Here is another twist on Chinese migrant workers’ never-ending protest against unpaid wages. On Jan 31, 5 migrant workers in Beijing, who dressed as anger birds, Garfield, Donald Duck, and the Chinese God of Wealth respectively, sat quietly outside the headquarter of China National Radio. Each held a sign with a Chinese character on it. Together they read “Pay back my blood-sweat (hard-earned) money.”
The pictures look so surreal and yet reflect such a sad reality that China’s millions of migrant workers face every year. Just a week ago, the Supreme People’s Court of China announced that “malicious wage withholders” can be sentenced to up to 7 years in prison. But of course, law doesn’t always work in the way it’s intended to work in China, especially for migrant workers who severely lack the knowledge and resources to get legal help.
Getting attention online is a much more effective way to have their due compensation paid back than to file a case to the court.

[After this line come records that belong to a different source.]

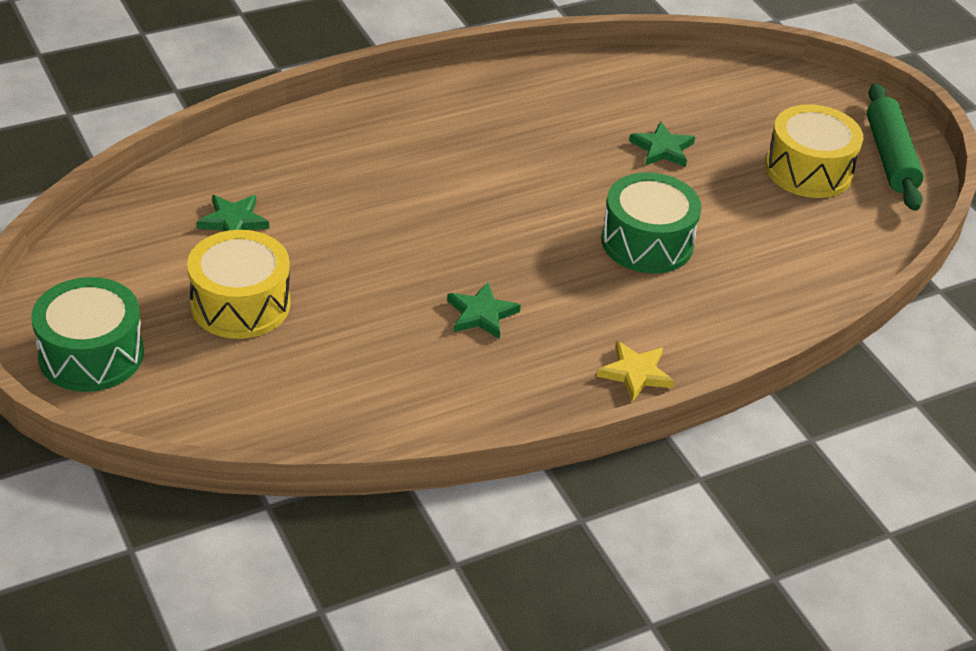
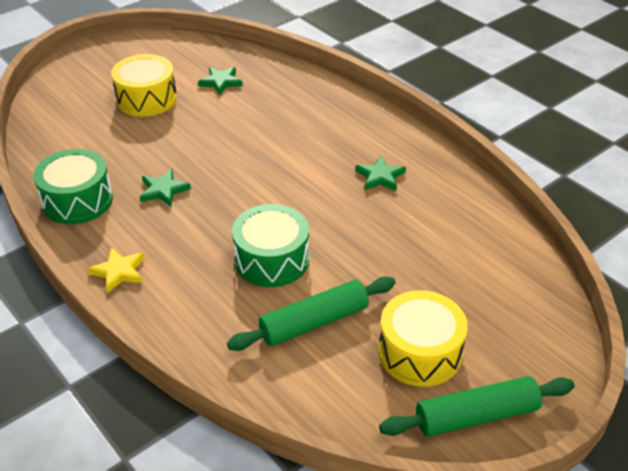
camera: 80 degrees right, 0 degrees up
(91, 354) = (93, 63): green drum -> green drum (77, 201)
(662, 149) = (397, 254): green star -> green star (380, 176)
(754, 230) = (314, 322): none -> green rolling pin

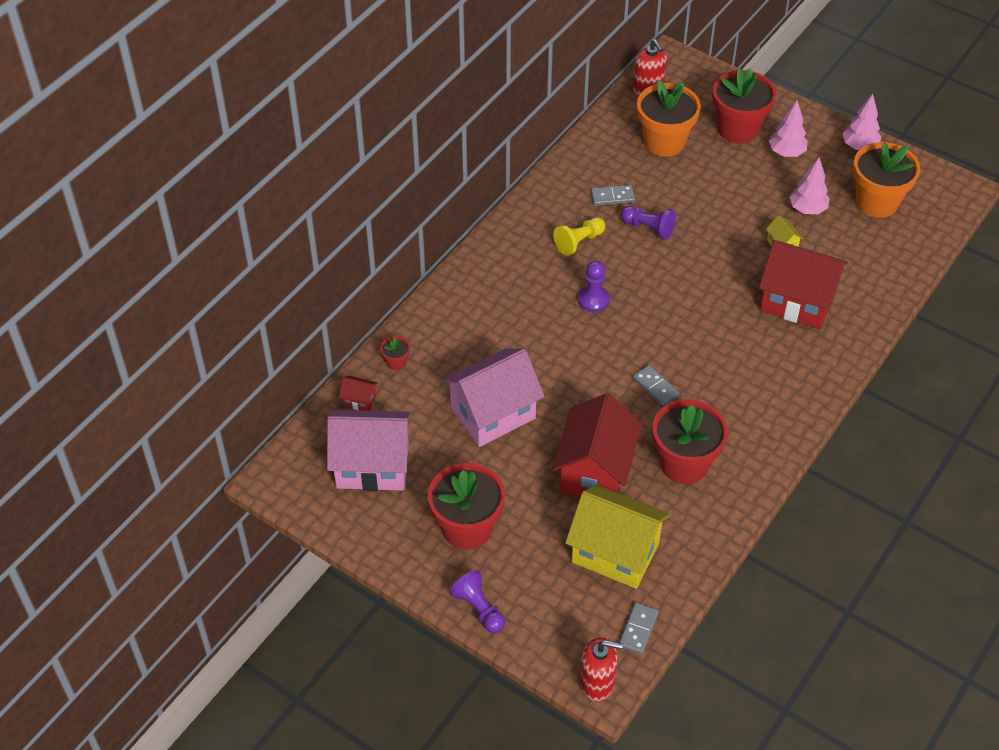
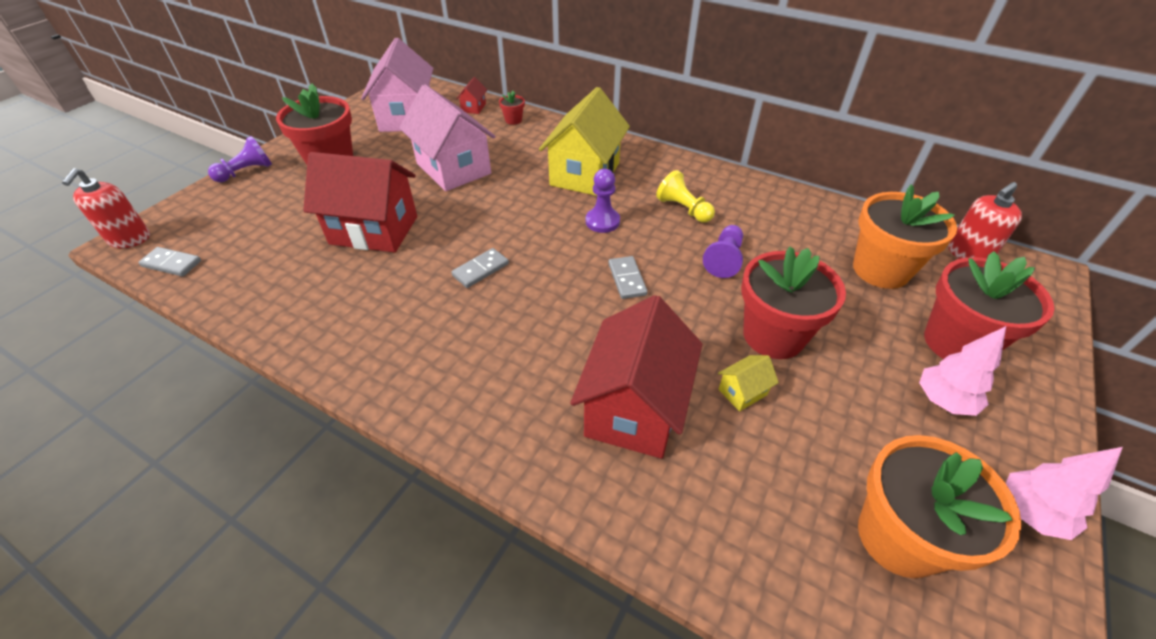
camera: 85 degrees right, 5 degrees down
(612, 197) = (762, 230): grey domino -> grey domino (627, 279)
(615, 553) = (270, 246): yellow house -> yellow house (585, 174)
(684, 463) = (368, 294): red flower pot -> red flower pot (773, 336)
(807, 209) = (831, 426): pink tree -> none

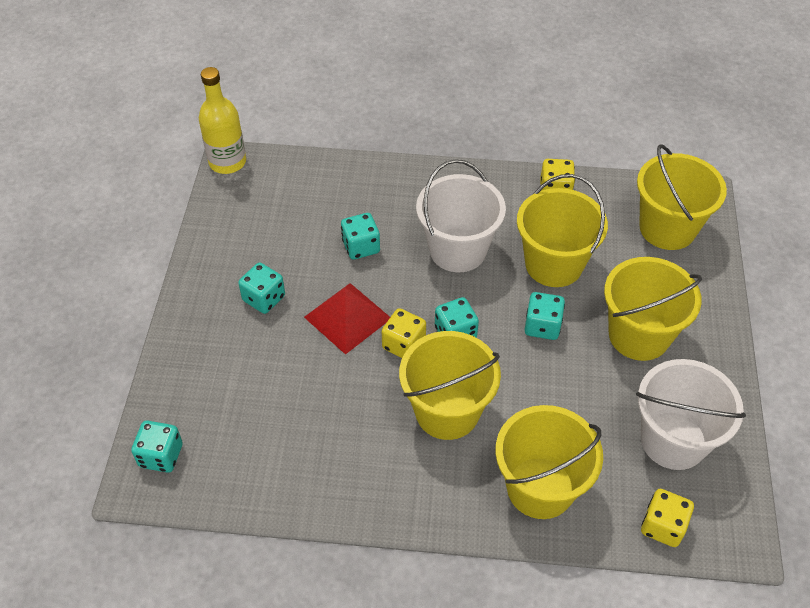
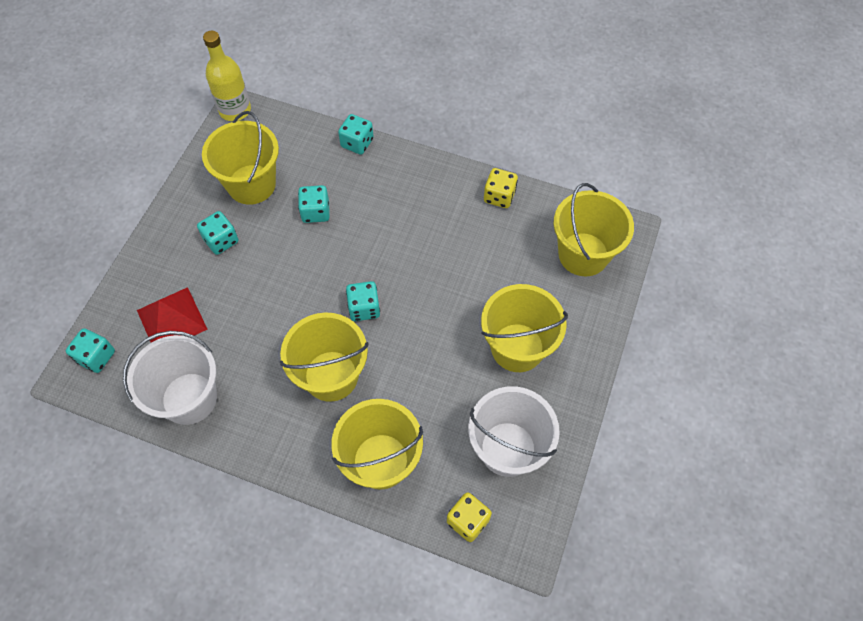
camera: 15 degrees right, 10 degrees up
(347, 317) = (282, 273): red pyramid -> red pyramid (171, 319)
(404, 344) = (318, 308): yellow dice -> none
(458, 250) = (394, 233): white bucket -> white bucket (189, 398)
(542, 326) = (438, 319): turquoise dice -> turquoise dice (357, 143)
(553, 264) = (470, 265): yellow bucket -> yellow bucket (251, 184)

These migrant workers in cartoon costumes are not the first ones who want to go viral online and use netizens’ support as a leverage.

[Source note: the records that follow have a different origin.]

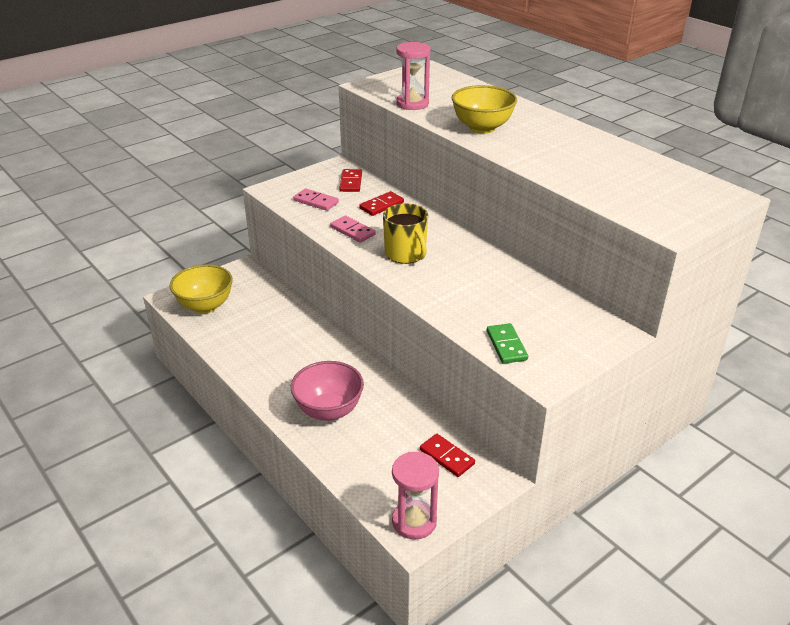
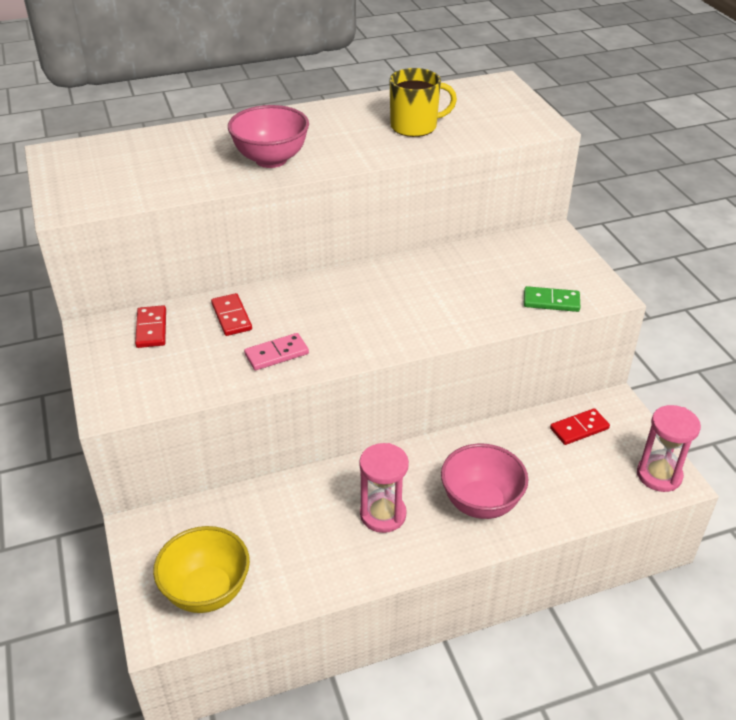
camera: 70 degrees left, 5 degrees up
(316, 201) = (179, 370): pink domino -> none
(351, 182) = (151, 329): red domino -> red domino turned 60 degrees clockwise
(406, 254) = (354, 324): yellow mug -> yellow mug (415, 126)
(412, 104) = (161, 188): pink hourglass -> pink hourglass (383, 514)
(482, 128) = (271, 160): yellow bowl -> pink bowl

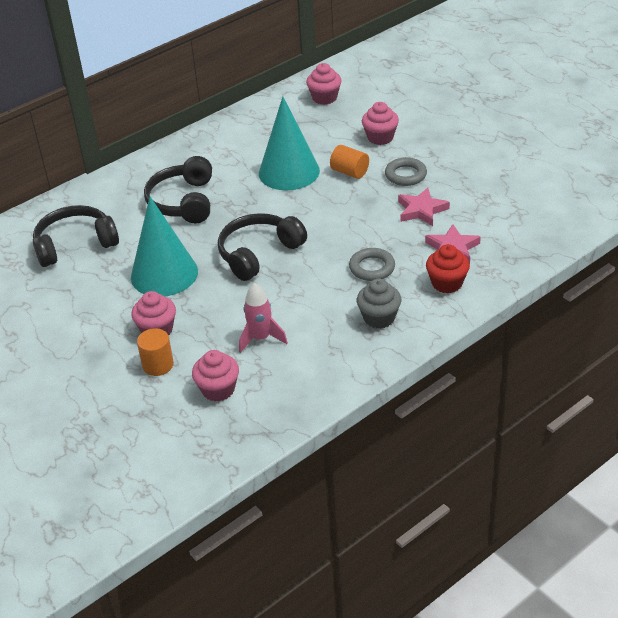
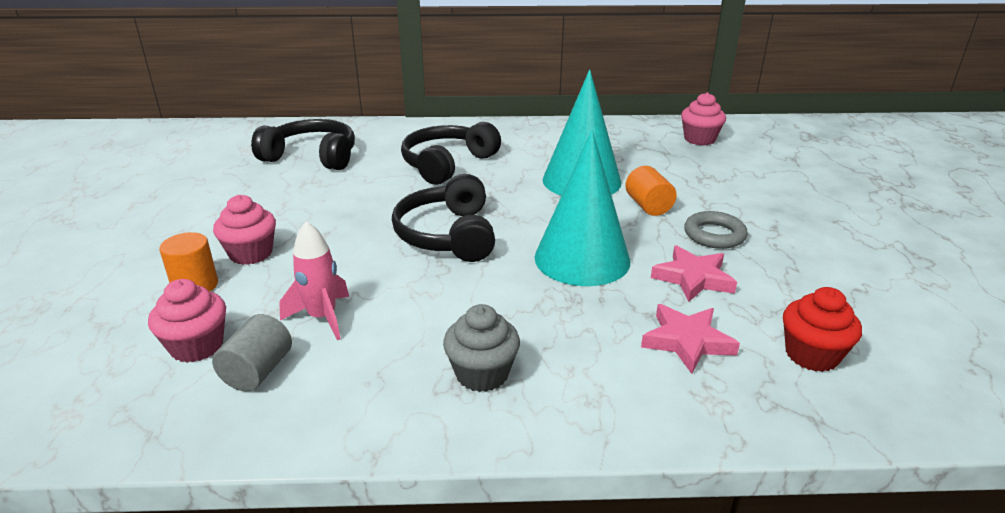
camera: 35 degrees right, 10 degrees down
(164, 274) = (338, 210): turquoise cone -> turquoise cone (582, 259)
(259, 254) = (448, 235): black headphones -> black headphones turned 90 degrees counterclockwise
(271, 380) = (258, 371): none -> grey cylinder
(372, 268) = (551, 310): grey ring -> none
(380, 137) = (723, 190): pink cupcake -> none
(447, 283) = (628, 382): red cupcake -> red cupcake (811, 355)

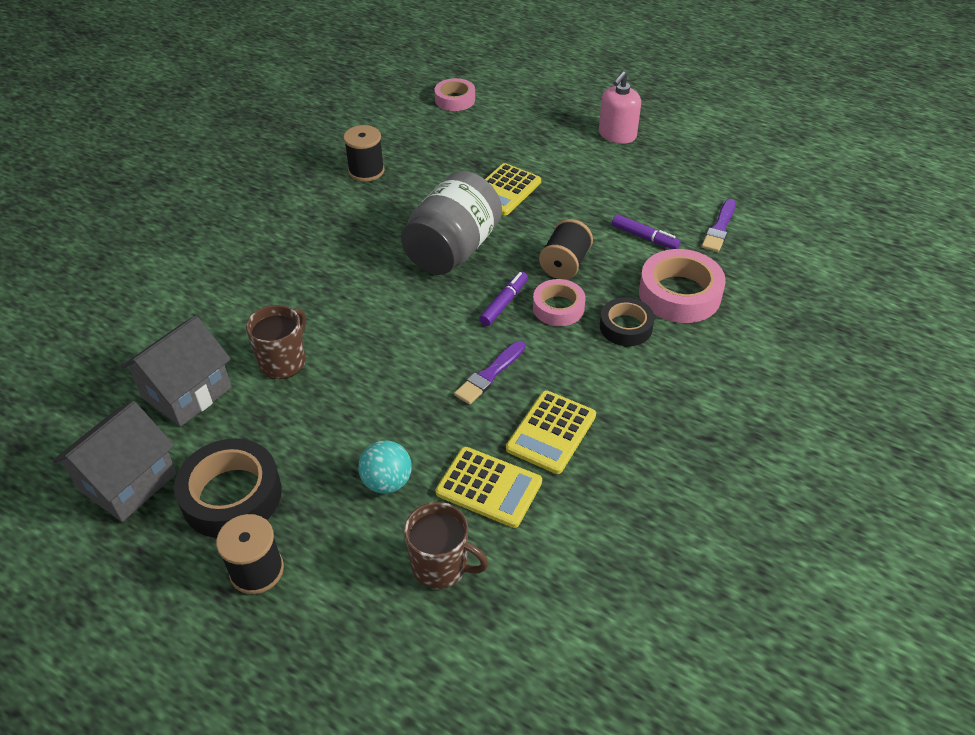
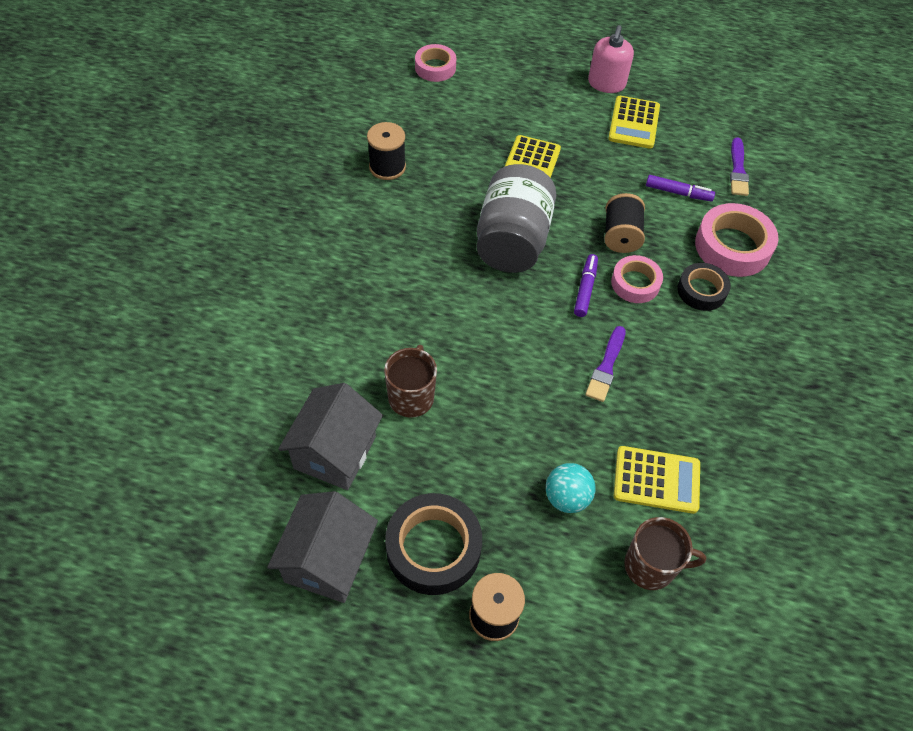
camera: 20 degrees left, 10 degrees up
(551, 432) = (684, 412): yellow calculator -> yellow calculator (634, 123)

In October, 2012, migrant workers from Tianjin held a press conference of the Ministry of Migrant Worker Affairs, using official rhetoric that closely resembled China’s Ministry of Foreign Affairs’ routine press conference. They received their overdue compensation after the press conference video went viral online. Earlier in January, a group of migrant workers in Wuhan performed Gangnam Style horse dance to claim wages.
Many migrant workers in China, especially in the construction industry, only get paid a lump sum amount at year-end, which put them at extremely disadvantageous positions as their employers can easily withhold payments – the job has been done already anyway.
Year-end also means Spring Festival, China’s Lunar New Year. After a whole year of laboring away from home, these migrant workers simply cannot afford to go home empty-handed.